### WORK REQUEST
Where a record holds a picture, leave the picture out; otherwise repeat every record exactly.

### DATA FOR THIS TASK
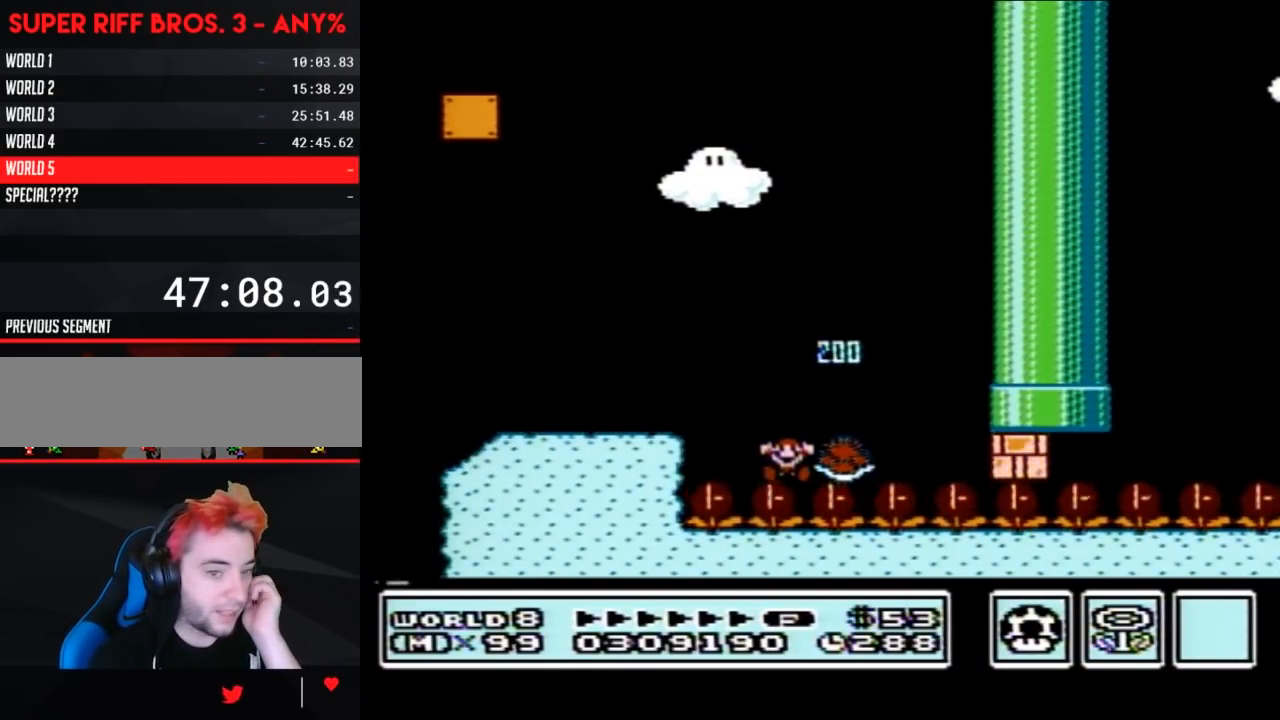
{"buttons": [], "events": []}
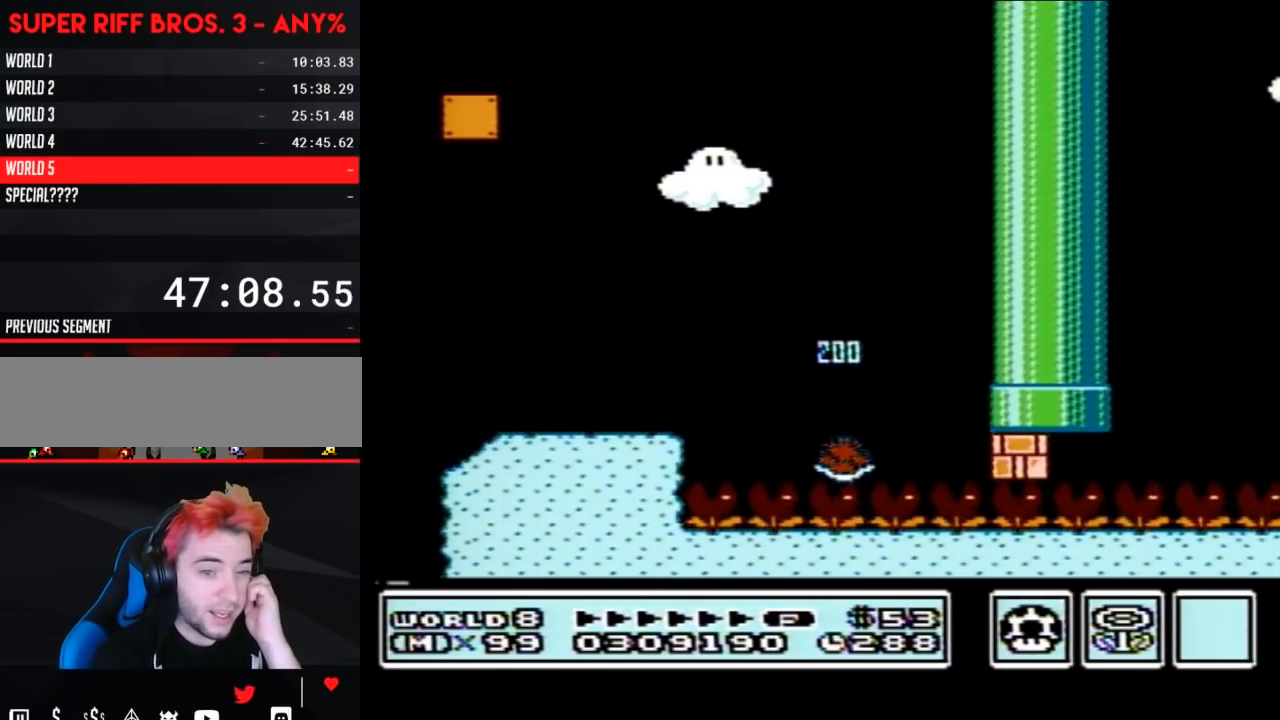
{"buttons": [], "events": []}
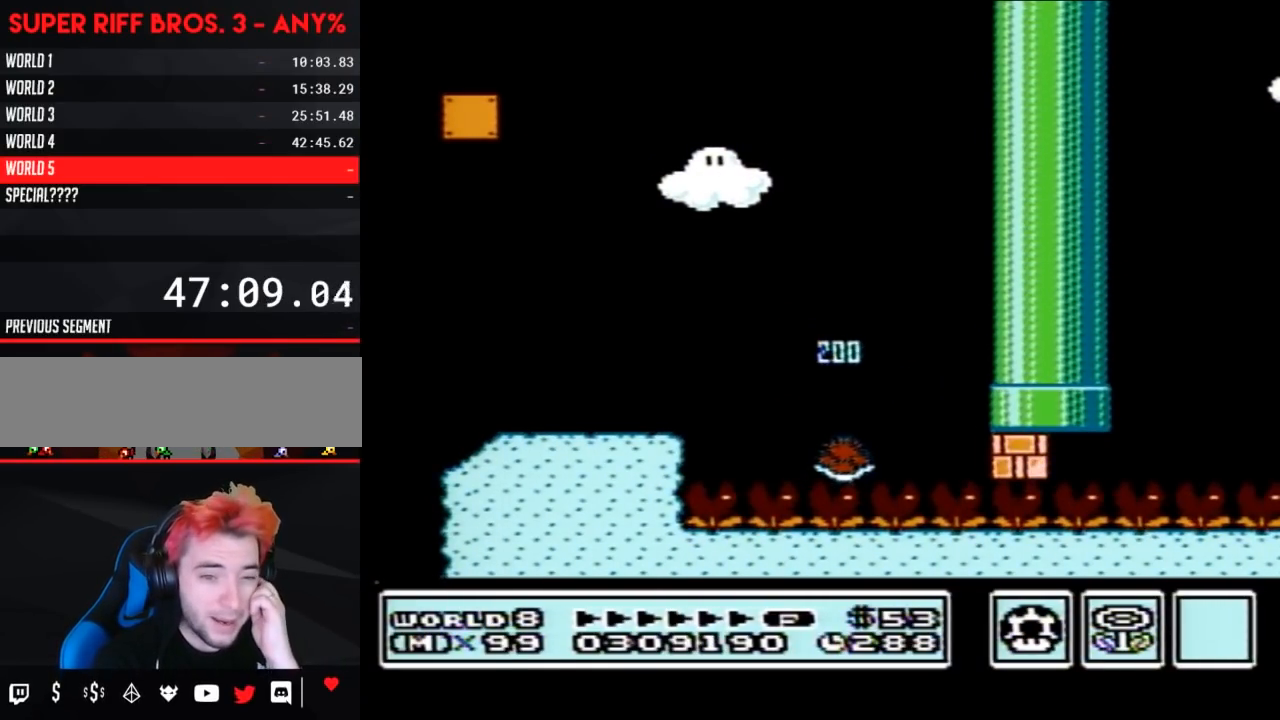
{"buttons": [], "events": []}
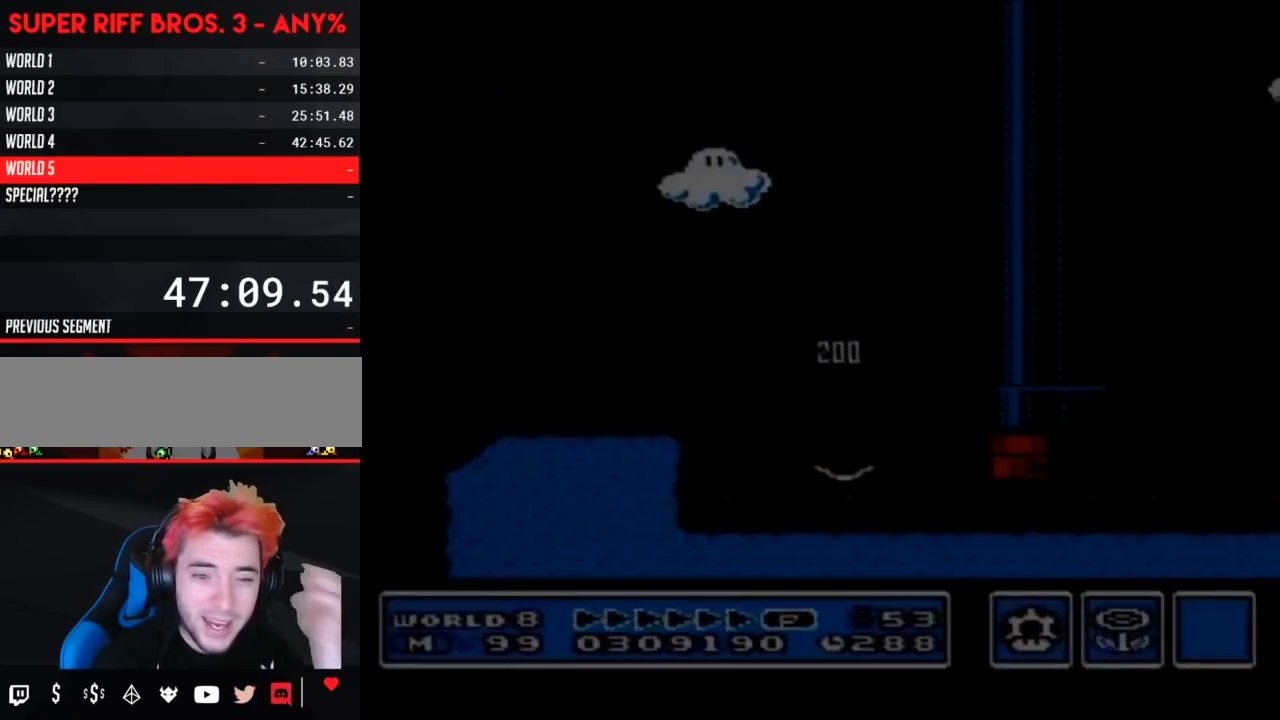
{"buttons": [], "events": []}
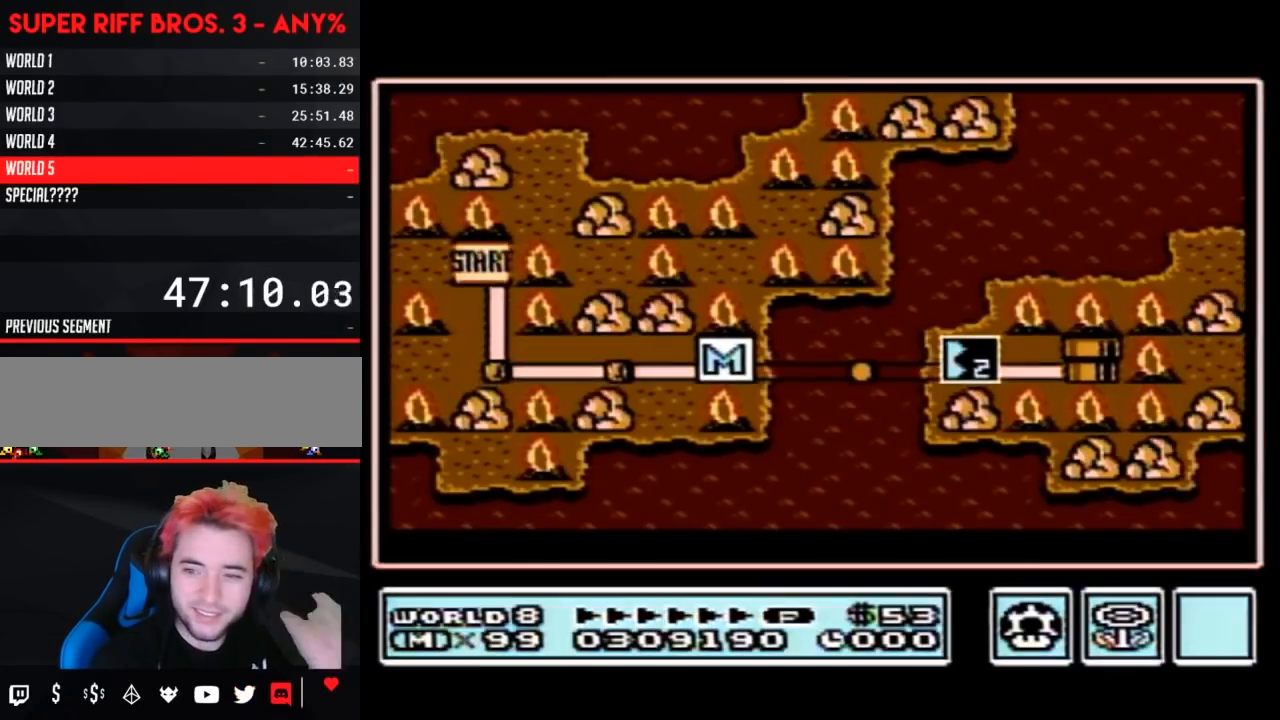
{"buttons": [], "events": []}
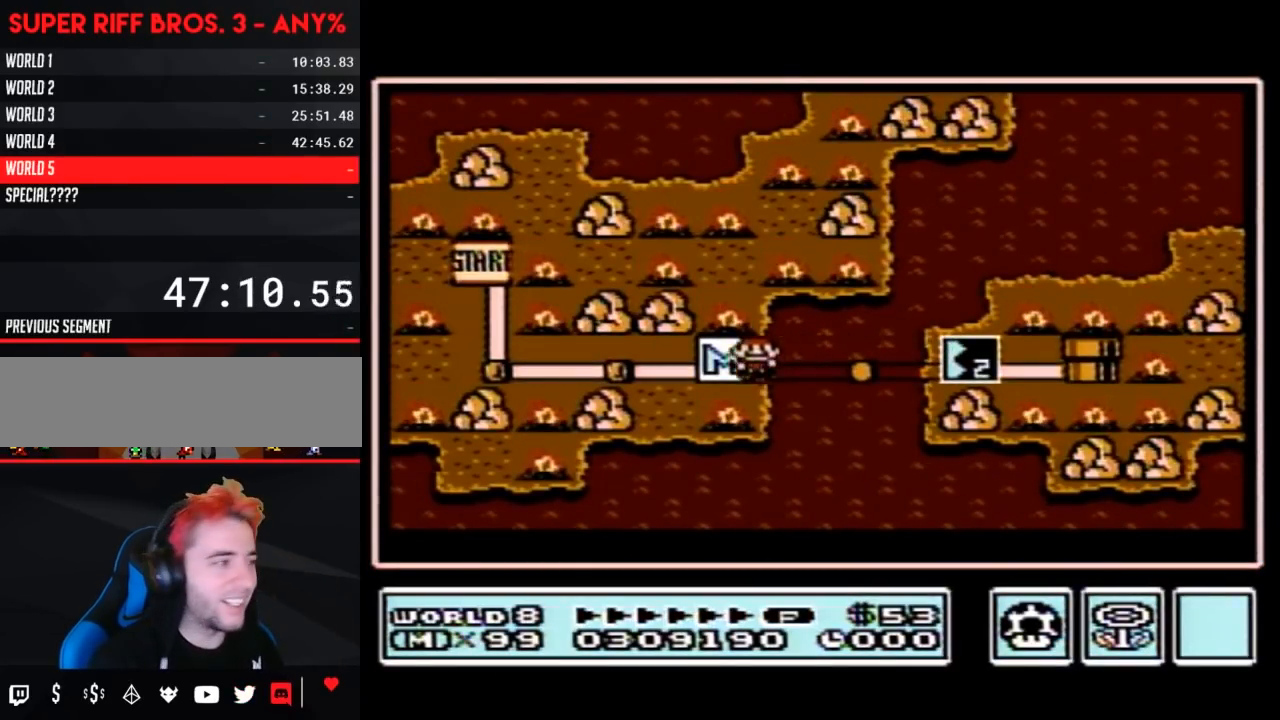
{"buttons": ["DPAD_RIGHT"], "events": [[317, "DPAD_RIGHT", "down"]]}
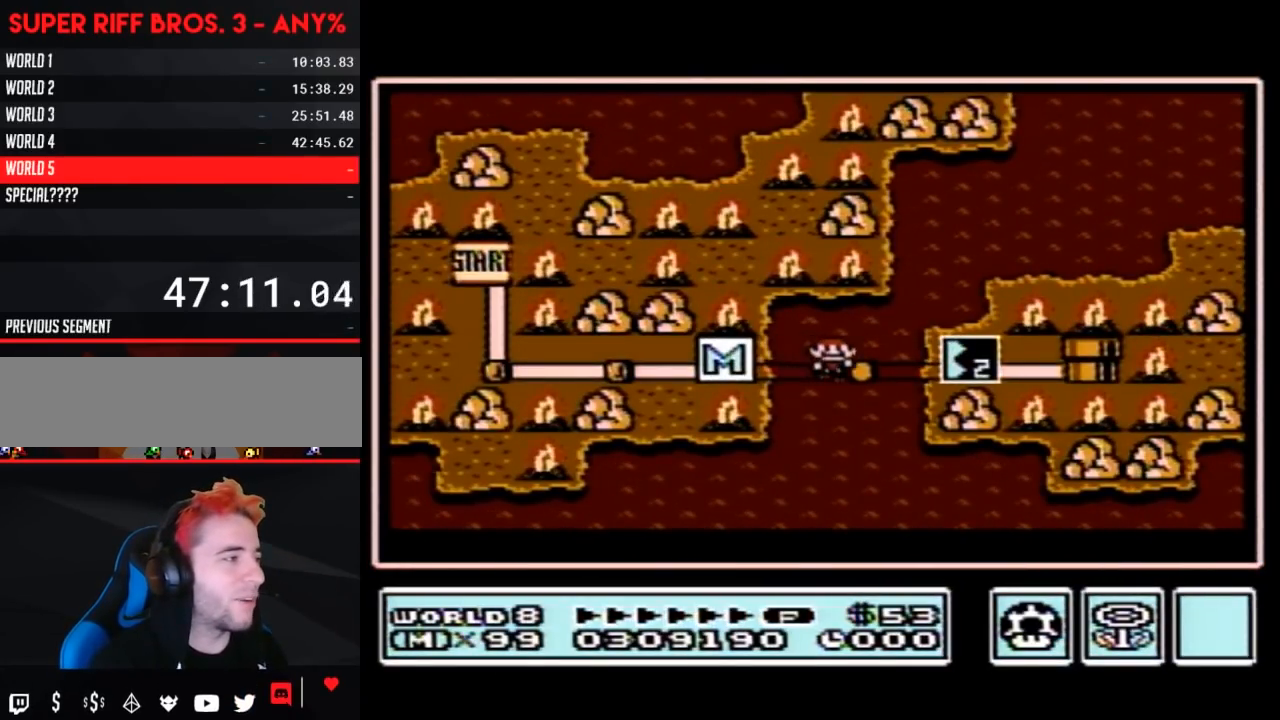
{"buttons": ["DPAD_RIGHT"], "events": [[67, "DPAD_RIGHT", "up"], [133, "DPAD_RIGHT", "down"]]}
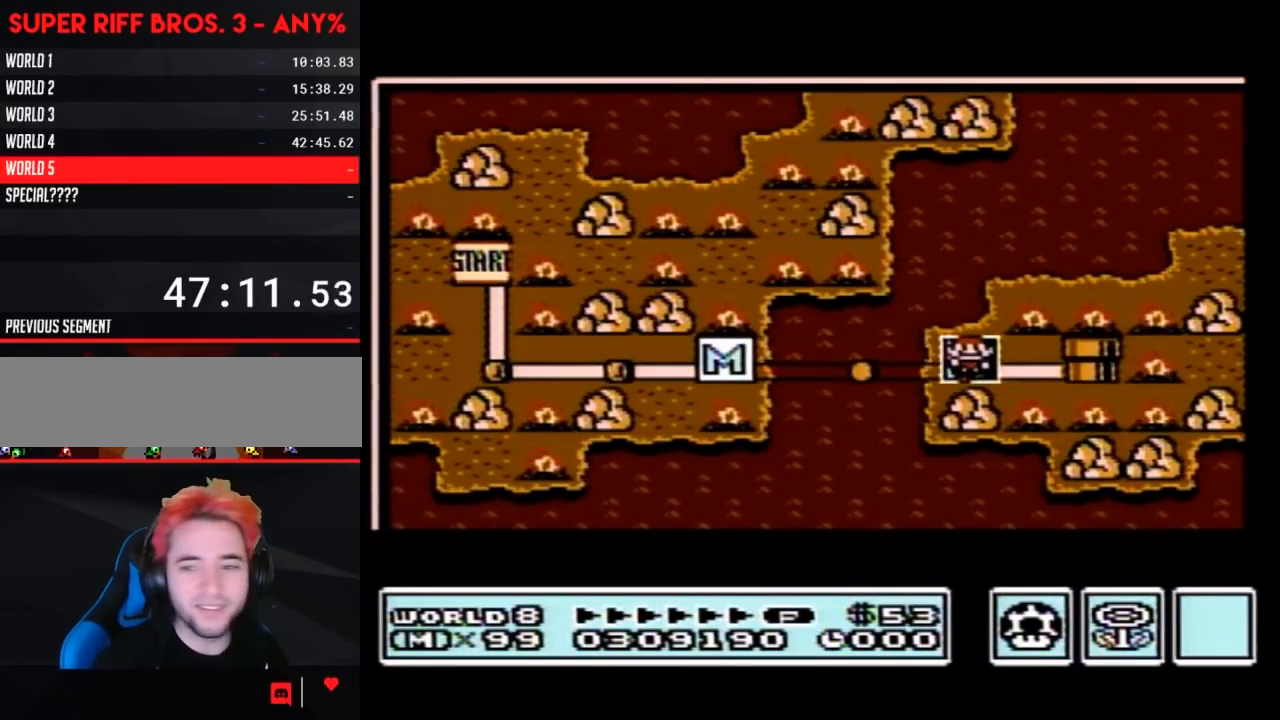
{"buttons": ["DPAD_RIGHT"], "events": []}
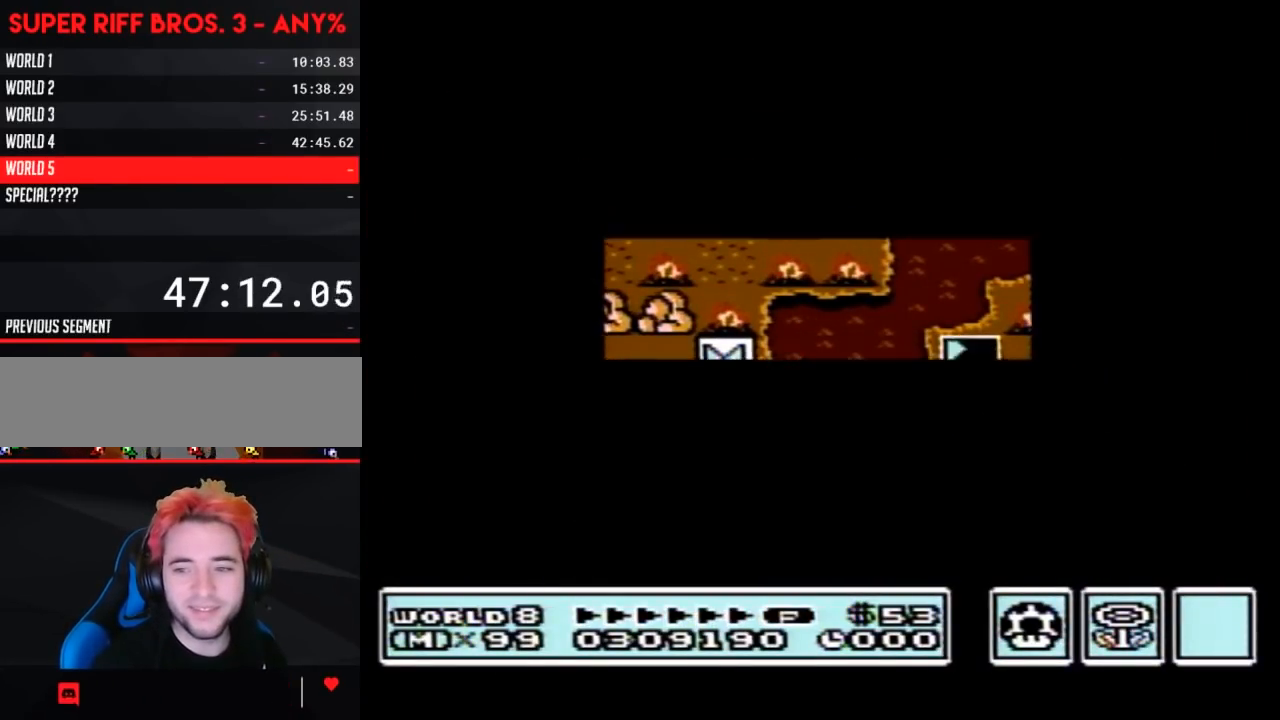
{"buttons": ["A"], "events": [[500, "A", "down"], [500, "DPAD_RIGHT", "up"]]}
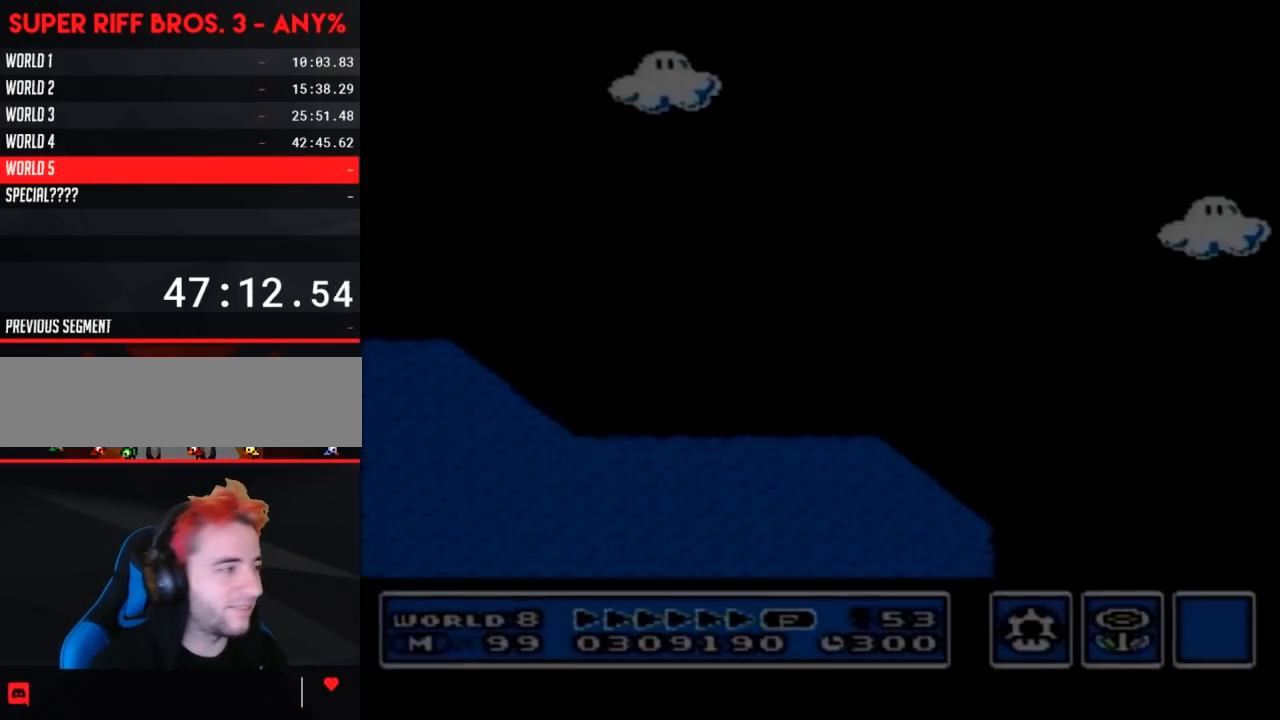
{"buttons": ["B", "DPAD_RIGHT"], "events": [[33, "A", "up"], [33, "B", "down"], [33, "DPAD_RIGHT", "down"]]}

### FINISHED EXERCISE
{"buttons": [], "events": []}
{"buttons": [], "events": []}
{"buttons": [], "events": []}
{"buttons": [], "events": []}
{"buttons": [], "events": []}
{"buttons": ["DPAD_RIGHT"], "events": [[317, "DPAD_RIGHT", "down"]]}
{"buttons": ["DPAD_RIGHT"], "events": [[67, "DPAD_RIGHT", "up"], [133, "DPAD_RIGHT", "down"]]}
{"buttons": ["DPAD_RIGHT"], "events": []}
{"buttons": ["A"], "events": [[500, "A", "down"], [500, "DPAD_RIGHT", "up"]]}
{"buttons": ["B", "DPAD_RIGHT"], "events": [[33, "A", "up"], [33, "B", "down"], [33, "DPAD_RIGHT", "down"]]}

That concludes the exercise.